An unexamined life is not worth living. Socrates

Huwebes, Disyembre 27, 2012

MOVIE REVIEW: The Tall Man

What seemed at first to be another psycho-thriller-slasher movie breaks one's preconceived notions of what entertainment can mean when you are watching it in the wee hours of a typhoon hounded morning. Nothing can seem more gripping, heart-pounding and teeth grinding than watching The Tall Man slowly unravel my paradigm of what a typical out-of-hollywood movie production can deliver, at least in the realm of gruesome nothingness thrown about in the field of the story, for the sake of the need to deliver gruesomeness. Instead, the viewer is faced with profound socio-economic-moral questions about responsibility, social justice, parenthood, dignity, right and conscience.

Julia Denning aspired to bring new life, a better life, to those children unlucky enough to be born into a life of deprivation, hopelessness and want. A pretend-life she led, indeed, sacrificing her own husband's and herself from living a normal life as a couple. The pervasive incidence of missing children in Cold Rock, British Columbia was for most seemingly senseless and brutal, an insult to an already grim life punctuated by poverty and hopelessness.

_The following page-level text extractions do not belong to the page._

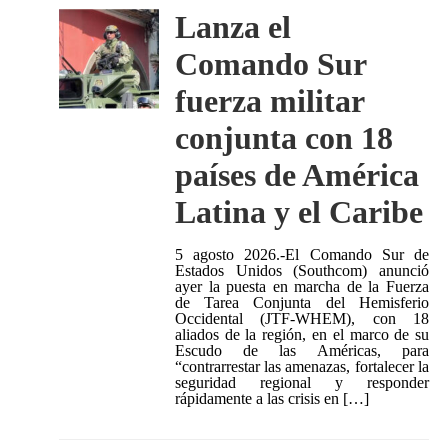
Lanza el
Comando Sur
fuerza militar
conjunta con 18
países de América
Latina y el Caribe
5 agosto 2026.-El Comando Sur de
Estados Unidos (Southcom) anunció
ayer la puesta en marcha de la Fuerza
de Tarea Conjunta del Hemisferio
Occidental (JTF-WHEM), con 18
aliados de la región, en el marco de su
Escudo de las Américas, para
“contrarrestar las amenazas, fortalecer la
seguridad regional y responder
rápidamente a las crisis en […]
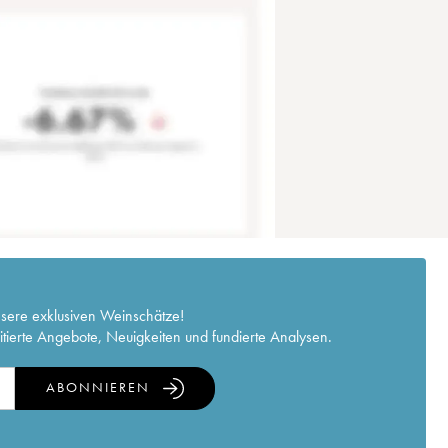
nsere exklusiven Weinschätze!
itierte Angebote, Neuigkeiten und fundierte Analysen.
ABONNIEREN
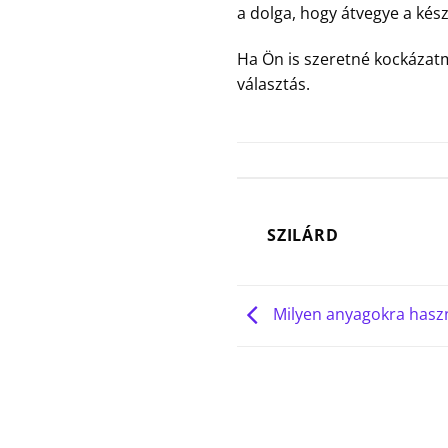
a dolga, hogy átvegye a kés
Ha Ön is szeretné kockázatm
választás.
SZILÁRD
Milyen anyagokra hasz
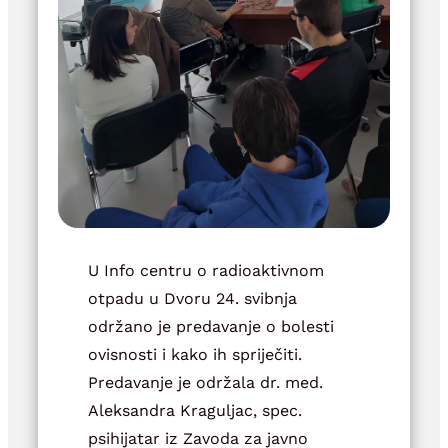
U Info centru o radioaktivnom
otpadu u Dvoru 24. svibnja
održano je predavanje o bolesti
ovisnosti i kako ih spriječiti.
Predavanje je održala dr. med.
Aleksandra Kraguljac, spec.
psihijatar iz Zavoda za javno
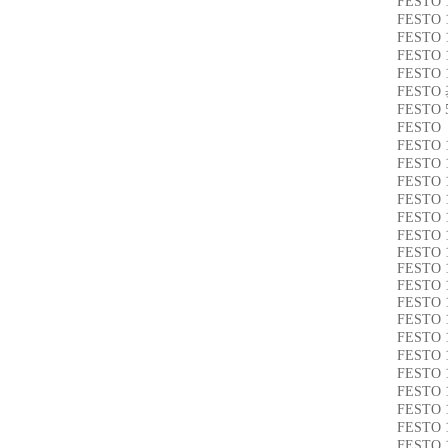
FESTO 
FESTO 
FESTO 
FESTO 
FESTO 
FESTO
FESTO 
FESTO 
FESTO 
FESTO 
FESTO 
FESTO 
FESTO 
FESTO 
FESTO 
FESTO 
FESTO 
FESTO 
FESTO 
FESTO 
FESTO 
FESTO 
FESTO 
FESTO 
FESTO 
FESTO 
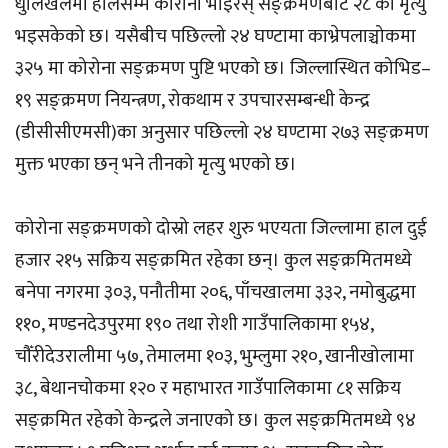
धुलिखेलमा हालसम्म कोरोना भाइरस् सङ्क्रमणबाट २८ को मृत्यु
भइसकेको छ। यसैबीच पछिल्लो २४ घण्टामा काभ्रेपलाञ्चोकमा
३२५ मा कोरोना सङ्क्रमण पुष्टि भएको छ। जिल्लास्थित कोभिड–
१९ सङ्क्रमण नियन्त्रण, रोकथाम र उपचारसम्बन्धी केन्द्र
(डीसीसीएमसी)का अनुसार पछिल्लो २४ घण्टामा २७३ सङ्क्रमण
मुक्त भएका छन् भने तीनको मृत्यु भएको छ।
कोरोना सङ्क्रमणको दोस्रो लहर शुरु भएयता जिल्लामा हाल दुई
हजार २१५ सक्रिय सङ्क्रमित रहेका छन्। कुल सङ्क्रमितमध्ये
बनेपा नगरमा ३०३, पनौतीमा २०६, पाँचखालमा ३३२, नमोबुद्धमा
११०, मण्डनदेउपुरमा १९० तथा रोशी गाउँपालिकामा १५४,
चौँरीदेउरालीमा ५७, तेमालमा १०३, भुम्लुमा २१०, खानीखोलामा
३८, बेथानचोकमा १२० र महाभारत गाउँपालिकामा ८१ सक्रिय
सङ्क्रमित रहेको केन्द्रले जनाएको छ। कुल सङ्क्रमितमध्ये ९४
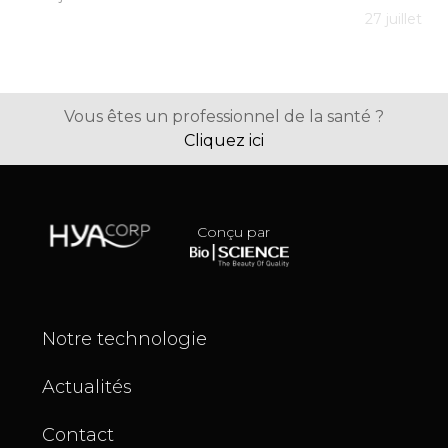
27 juillet 20
Vous êtes un professionnel de la santé ?
Cliquez ici
Conçu par
Notre technologie
Actualités
Contact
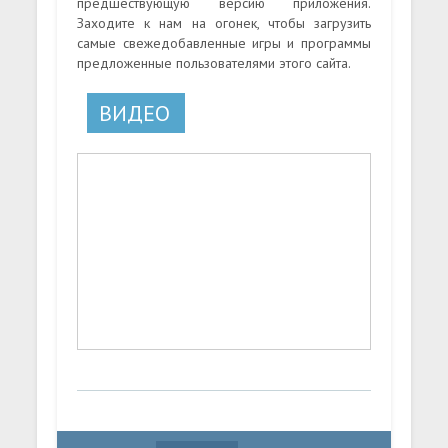
предшествующую версию приложения.
Заходите к нам на огонек, чтобы загрузить
самые свежедобавленные игры и программы
предложенные пользователями этого сайта.
ВИДЕО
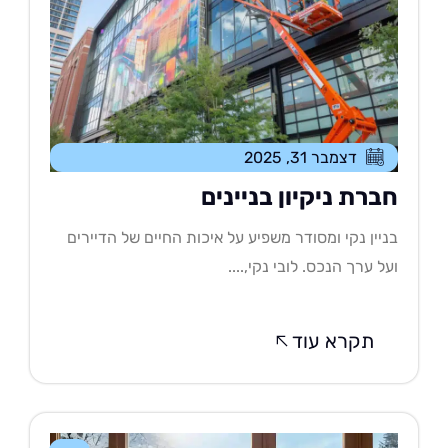
דצמבר 31, 2025
ברת ניקיון בניינים
יין נקי ומסודר משפיע על איכות החיים של הדיירים
ל ערך הנכס. לובי נקי,....
תקרא עוד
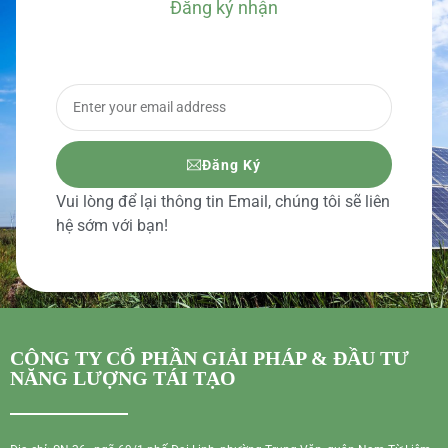
Đăng ký nhận
BÁO GIÁ CHI TIẾT
Đăng Ký
Vui lòng để lại thông tin Email, chúng tôi sẽ liên
hệ sớm với bạn!
CÔNG TY CỔ PHẦN GIẢI PHÁP & ĐẦU TƯ
NĂNG LƯỢNG TÁI TẠO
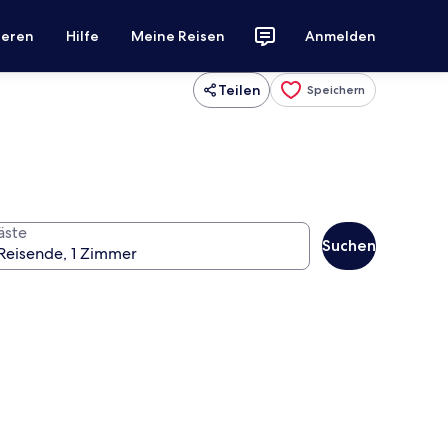
ieren
Hilfe
Meine Reisen
Anmelden
Teilen
Speichern
äste
Suchen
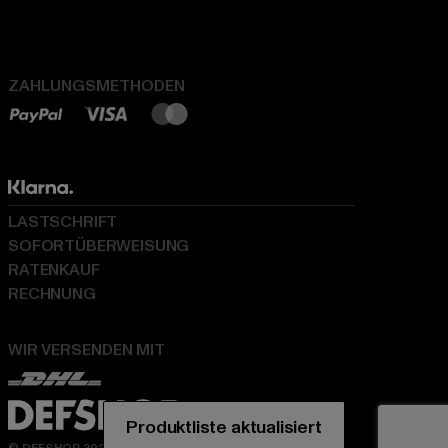
ZAHLUNGSMETHODEN
LASTSCHRIFT
SOFORTÜBERWEISUNG
RATENKAUF
RECHNUNG
WIR VERSENDEN MIT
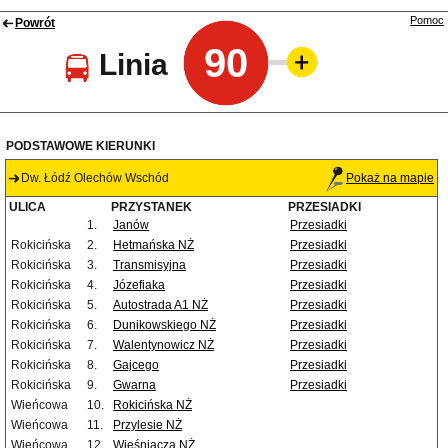
Pomoc
Powrót
90
Linia
PODSTAWOWE KIERUNKI
Dw. Łódź Olechów Wschód
Pokaż na mapie
ULICA
PRZYSTANEK
PRZESIADKI
1.
Janów
Przesiadki
Rokicińska
2.
Hetmańska NŻ
Przesiadki
Rokicińska
3.
Transmisyjna
Przesiadki
Rokicińska
4.
Józefiaka
Przesiadki
Rokicińska
5.
Autostrada A1 NŻ
Przesiadki
Rokicińska
6.
Dunikowskiego NŻ
Przesiadki
Rokicińska
7.
Walentynowicz NŻ
Przesiadki
Rokicińska
8.
Gajcego
Przesiadki
Rokicińska
9.
Gwarna
Przesiadki
Wieńcowa
10.
Rokicińska NŻ
Wieńcowa
11.
Przylesie NŻ
Wieńcowa
12.
Wieśniacza NŻ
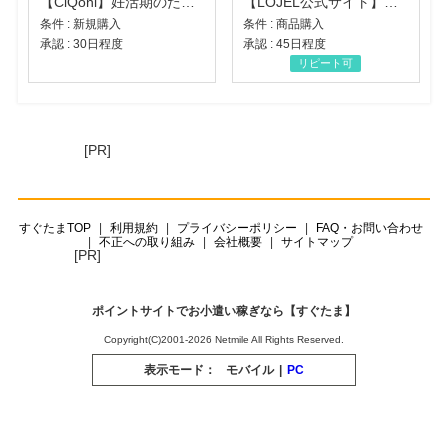
【CiQoni】妊活期のための葉酸サプリ
【LOJEL公式サイト】スーツケース・バッグ
条件 : 新規購入
条件 : 商品購入
承認 : 30日程度
承認 : 45日程度
リピート可
[PR]
すぐたまTOP
利用規約
プライバシーポリシー
FAQ・お問い合わせ
不正への取り組み
会社概要
サイトマップ
[PR]
ポイントサイトでお小遣い稼ぎなら【すぐたま】
Copyright(C)2001-2026 Netmile All Rights Reserved.
表示モード：
モバイル
|
PC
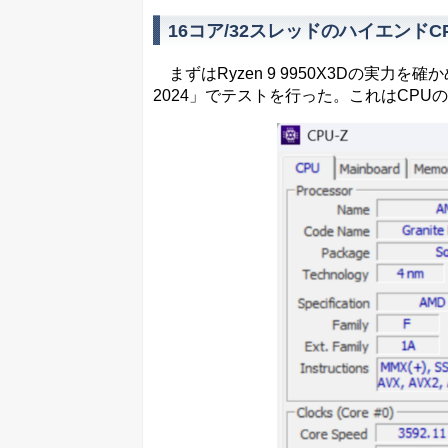
16コア/32スレッドのハイエンドCP
まずはRyzen 9 9950X3Dの実力を
2024」でテストを行った。これはCP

Julia's facade will eventually be taken down, and she held her own, sacrificing the truth, and in the process, ensuring her own inevitable confinement behind the walls of the prison, to secure forever the life she believes, and her organizations believes, the children deserve. Jenny Weaver, born to suffering, eventually unearths the enigma of the Tall Man and pleads Julia to be introduced to him. After Julia's imprisonment, Jenny was eventually taken by the Tall Man. The movie ends with Jenny, now with her "third mother", secure and seemingly content with her life. However, being older than the other kids taken, there is that nagging question lurking at the back of her mind, did she do the right thing? Jenny invites the viewers to answer her queries, but in fact, invites them to an even deeper question - do children have the right to be born to a secure life?